On motormouths and mindless chatter

I take my sports fandom much too seriously. There are more important matters on which to invest my mental energy. It’s true, still . . . I entered this new year burdened with the realization that the three sports teams that I care about most — the University of North Carolina football and men’s basketball teams and the Carolina Panthers of the National Football League — all lost games this holiday weekend. This is not the way I would have chosen for this new year to start.

Losing games is not the worst of it for those of us who try to watch these contests on television. I can’t count the ways that the commentators assigned to cover these games annoy me. One network covering NFL games has employed as an analyst Charles Davis, a former football player at the University of Tennessee, who was not drafted by the NFL. Davis did audition for the Dallas Cowboys but failed to make the team, so he went into broadcasting, where he apparently believes that he should be paid by the word. Trying to watch a game with this motormouth in the booth is an exercise in frustration.

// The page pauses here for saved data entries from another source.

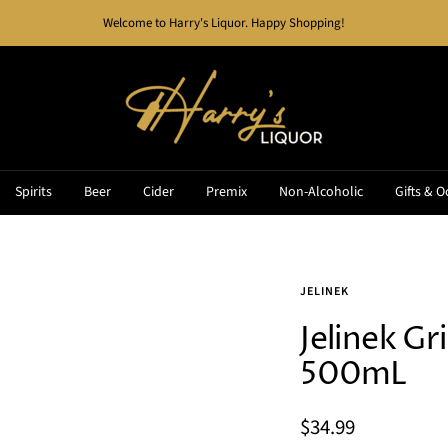
Welcome to Harry's Liquor. Happy Shopping!
Harry's
Liquor
Spirits
Beer
Cider
Premix
Non-Alcoholic
Gifts & O
JELINEK
Jelinek Gr
500mL
Sale
$34.99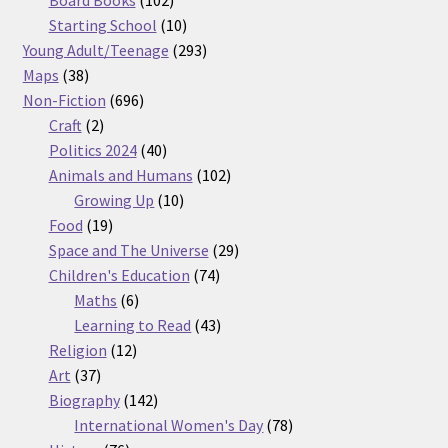
products
10
Starting School
10
products
293
Young Adult/Teenage
293
38
products
Maps
38
products
696
Non-Fiction
696
2
products
Craft
2
products
40
Politics 2024
40
products
102
Animals and Humans
102
10
products
Growing Up
10
19
products
Food
19
products
29
Space and The Universe
29
74
products
Children's Education
74
6
products
Maths
6
products
43
Learning to Read
43
12
products
Religion
12
37
products
Art
37
products
142
Biography
142
products
78
International Women's Day
78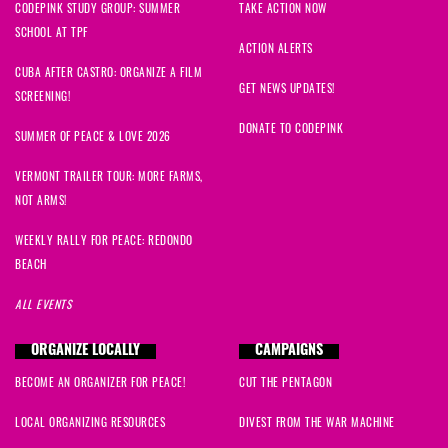
CODEPINK STUDY GROUP: SUMMER
TAKE ACTION NOW
SCHOOL AT TPF
ACTION ALERTS
CUBA AFTER CASTRO: ORGANIZE A FILM
GET NEWS UPDATES!
SCREENING!
DONATE TO CODEPINK
SUMMER OF PEACE & LOVE 2026
VERMONT TRAILER TOUR: MORE FARMS,
NOT ARMS!
WEEKLY RALLY FOR PEACE: REDONDO
BEACH
ALL EVENTS
ORGANIZE LOCALLY
CAMPAIGNS
BECOME AN ORGANIZER FOR PEACE!
CUT THE PENTAGON
LOCAL ORGANIZING RESOURCES
DIVEST FROM THE WAR MACHINE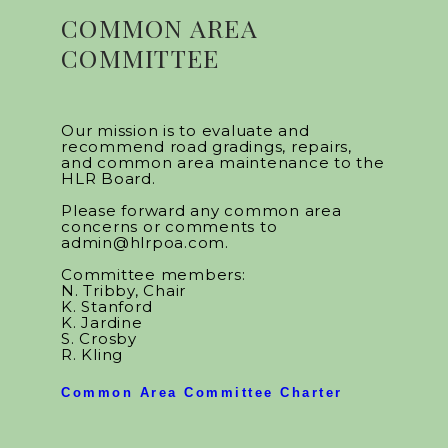
COMMON AREA
COMMITTEE
Our mission is to evaluate and
recommend road gradings, repairs,
and common area maintenance to the
HLR Board.
Please forward any common area
concerns or comments to
admin@hlrpoa.com.
Committee members:
N. Tribby, Chair
K. Stanford
K. Jardine
S. Crosby
R. Kling
Common Area Committee Charter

He’s not alone in his skill at bothering viewers. Can anyone explain why these guys insist on chatting with each other at length about any subject that lurches into their shallow minds? Any subject is fair game so long as it has absolutely nothing to do with the game they are being paid to cover. Our television screen can show an injured player or a referee explaining a penalty, or a fight breaks out, and of course we want to learn the details, but our commentators prefer to yammer on about something totally unrelated to the action on the field.

And massacre English grammar in the process. Let’s not overlook that unwelcome gift to sports fans. Have these professional communicators ever been introduced to the object of a preposition? Do they understand that athleticism is not a word but a monstrosity invented by members of their own fraternity in their clumsy efforts to express the concept of athletic ability? No.

But still we watch and hope that “our” teams will win more than they lose. If that happens, we might even be able to make it to spring training without throwing something at the television.